* Polecenie: Zredaguj fragment tekstu o reportażu Hanny Krall, który zaczyna się od słów „Z relacji Edelmana”, a kończy na „szansę na przeżycie.”. Zastąp w nim „Pola Lifszyc” przez „Pola L.”.

* Tekst źródłowy:
══════════════════════════════

Jesteś w:
Zdążyć przed Panem Bogiem
W reportażu Hanny Krall większość bohaterów ma pochodzenie żydowskie. Autorka nie daje jednak spójnego wizerunku Żydów, przedstawia indywidualne sylwetki, które w obliczu Holocaustu zachowują się w odmienny sposób. Przede wszystkim ukazani bohaterowie są ofiarami toczącej się wojny i okrutnej hitlerowskiej ideologii. Zamknięci w getcie cierpią z głodu i wyczerpania. Wielu z nich umiera jeszcze w getcie. Marek Edelman wspomina o marszu czterystu tysięcy Żydów na śmierć.
Niemcy akcję likwidacji getta rozpoczęli już w 1942 roku. Do końca wmawiali mieszkańcom getta, że transporty mają zawieść ich do obozów pracy. Świadczyły o tym rozdawane „numerki życia”, chleb wydawany na drogę, czy fakt, że chorzy pozostawali w getcie. Żydzi nie chcieli wierzyć, że są prowadzeni na śmierć. Dopiero w 1943 roku część z nich, świadoma eksterminacji decyduje się przeciwstawić Niemcom. Wiedzą, że i tak zginą, jednak decydują się na śmierć z bronią w ręku. To jedyny akt zachowania ludzkiej godności, na jaki mogą sobie pozwolić w getcie. Wielu z nich walczy bohatersko do końca, inni poddają się widząc beznadziejną sytuację i decydują się na samobójczą śmierć (m.in. zbiorowe samobójstwo 8 maja 1943 roku przy ulicy Miłej, które symbolizować miało cały los narodu żydowskiego).
Z relacji Edelmana wyłaniają się poszczególne postawy niektórych Żydów. Z powodu głodu niektórzy dopuszczali się czynów karygodnych, których nie można jednak osądzać w czasach pokoju. Matki mordowały swoje dzieci, gdyż nie mogły ich wykarmić. Zdarzały się nawet przykłady kanibalizmu. Niektórzy zachowali jednak godność i siłę charakteru do końca. Między innymi Pola Lifszyc – dziewczyna, którą Edelman pragnął uratować przed wywózką. Kiedy zorientowała się, że jej matka została zapędzona z kolumną do wagonów, ruszyła za tłumem. W ostatniej chwili wmieszała się między ludzi i weszła z matką do wagonu. Zginęła, chociaż mogła przejść na aryjską stronę i mieć szansę na przeżycie.

══════════════════════════════

* Pokazane dane:

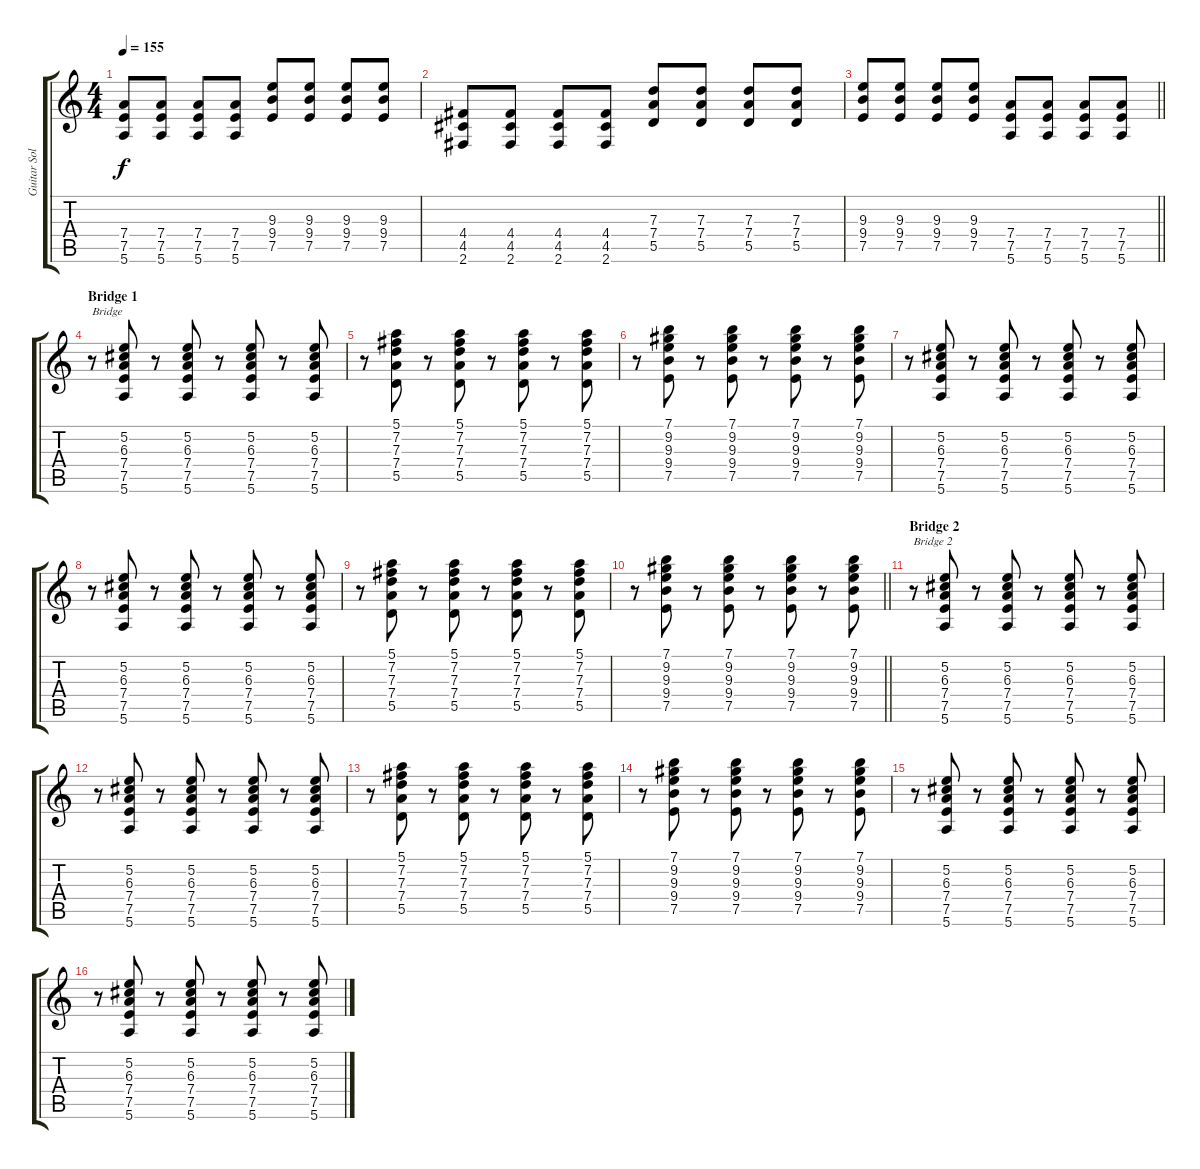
\track ("Guitar Solo" "Guitar Sol") {instrument distortionguitar}
\staff {score tabs}
\tuning (E4 B3 G3 D3 A2 E2) {hide}
\ts (4 4)
\tempo 155
\clef g2
\ks c
(7.4 7.5 5.6).8{dy f} (7.4 7.5 5.6).8 (7.4 7.5 5.6).8 (7.4 7.5 5.6).8 (9.3 9.4 7.5).8 (9.3 9.4 7.5).8 (9.3 9.4 7.5).8 (9.3 9.4 7.5).8 |
(4.4 4.5 2.6).8 (4.4 4.5 2.6).8 (4.4 4.5 2.6).8 (4.4 4.5 2.6).8 (7.3 7.4 5.5).8 (7.3 7.4 5.5).8 (7.3 7.4 5.5).8 (7.3 7.4 5.5).8 |
\barLineRight lightlight
(9.3 9.4 7.5).8 (9.3 9.4 7.5).8 (9.3 9.4 7.5).8 (9.3 9.4 7.5).8 (7.4 7.5 5.6).8 (7.4 7.5 5.6).8 (7.4 7.5 5.6).8 (7.4 7.5 5.6).8 |
\section ("" "Bridge 1")
r.8{txt "Bridge"} (5.2 6.3 7.4 7.5 5.6).8{instrument electricguitarclean} r.8 (5.2 6.3 7.4 7.5 5.6).8 r.8 (5.2 6.3 7.4 7.5 5.6).8 r.8 (5.2 6.3 7.4 7.5 5.6).8 |
r.8 (5.1 7.2 7.3 7.4 5.5).8 r.8 (5.1 7.2 7.3 7.4 5.5).8 r.8 (5.1 7.2 7.3 7.4 5.5).8 r.8 (5.1 7.2 7.3 7.4 5.5).8 |
r.8 (7.1 9.2 9.3 9.4 7.5).8 r.8 (7.1 9.2 9.3 9.4 7.5).8 r.8 (7.1 9.2 9.3 9.4 7.5).8 r.8 (7.1 9.2 9.3 9.4 7.5).8 |
r.8 (5.2 6.3 7.4 7.5 5.6).8 r.8 (5.2 6.3 7.4 7.5 5.6).8 r.8 (5.2 6.3 7.4 7.5 5.6).8 r.8 (5.2 6.3 7.4 7.5 5.6).8 |
r.8 (5.2 6.3 7.4 7.5 5.6).8 r.8 (5.2 6.3 7.4 7.5 5.6).8 r.8 (5.2 6.3 7.4 7.5 5.6).8 r.8 (5.2 6.3 7.4 7.5 5.6).8 |
r.8 (5.1 7.2 7.3 7.4 5.5).8 r.8 (5.1 7.2 7.3 7.4 5.5).8 r.8 (5.1 7.2 7.3 7.4 5.5).8 r.8 (5.1 7.2 7.3 7.4 5.5).8 |
\barLineRight lightlight
r.8 (7.1 9.2 9.3 9.4 7.5).8 r.8 (7.1 9.2 9.3 9.4 7.5).8 r.8 (7.1 9.2 9.3 9.4 7.5).8 r.8 (7.1 9.2 9.3 9.4 7.5).8 |
\section ("" "Bridge 2")
r.8{txt "Bridge 2"} (5.2 6.3 7.4 7.5 5.6).8 r.8 (5.2 6.3 7.4 7.5 5.6).8 r.8 (5.2 6.3 7.4 7.5 5.6).8 r.8 (5.2 6.3 7.4 7.5 5.6).8 |
r.8 (5.2 6.3 7.4 7.5 5.6).8 r.8 (5.2 6.3 7.4 7.5 5.6).8 r.8 (5.2 6.3 7.4 7.5 5.6).8 r.8 (5.2 6.3 7.4 7.5 5.6).8 |
r.8 (5.1 7.2 7.3 7.4 5.5).8 r.8 (5.1 7.2 7.3 7.4 5.5).8 r.8 (5.1 7.2 7.3 7.4 5.5).8 r.8 (5.1 7.2 7.3 7.4 5.5).8 |
r.8 (7.1 9.2 9.3 9.4 7.5).8 r.8 (7.1 9.2 9.3 9.4 7.5).8 r.8 (7.1 9.2 9.3 9.4 7.5).8 r.8 (7.1 9.2 9.3 9.4 7.5).8 |
r.8 (5.2 6.3 7.4 7.5 5.6).8 r.8 (5.2 6.3 7.4 7.5 5.6).8 r.8 (5.2 6.3 7.4 7.5 5.6).8 r.8 (5.2 6.3 7.4 7.5 5.6).8 |
r.8 (5.2 6.3 7.4 7.5 5.6).8 r.8 (5.2 6.3 7.4 7.5 5.6).8 r.8 (5.2 6.3 7.4 7.5 5.6).8 r.8 (5.2 6.3 7.4 7.5 5.6).8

══════════════════════════════

* Odpowiedź:
Z relacji Edelmana wyłaniają się poszczególne postawy niektórych Żydów. Z powodu głodu niektórzy dopuszczali się czynów karygodnych, których nie można jednak osądzać w czasach pokoju. Matki mordowały swoje dzieci, gdyż nie mogły ich wykarmić. Zdarzały się nawet przykłady kanibalizmu. Niektórzy zachowali jednak godność i siłę charakteru do końca. Między innymi Pola L. – dziewczyna, którą Edelman pragnął uratować przed wywózką. Kiedy zorientowała się, że jej matka została zapędzona z kolumną do wagonów, ruszyła za tłumem. W ostatniej chwili wmieszała się między ludzi i weszła z matką do wagonu. Zginęła, chociaż mogła przejść na aryjską stronę i mieć szansę na przeżycie.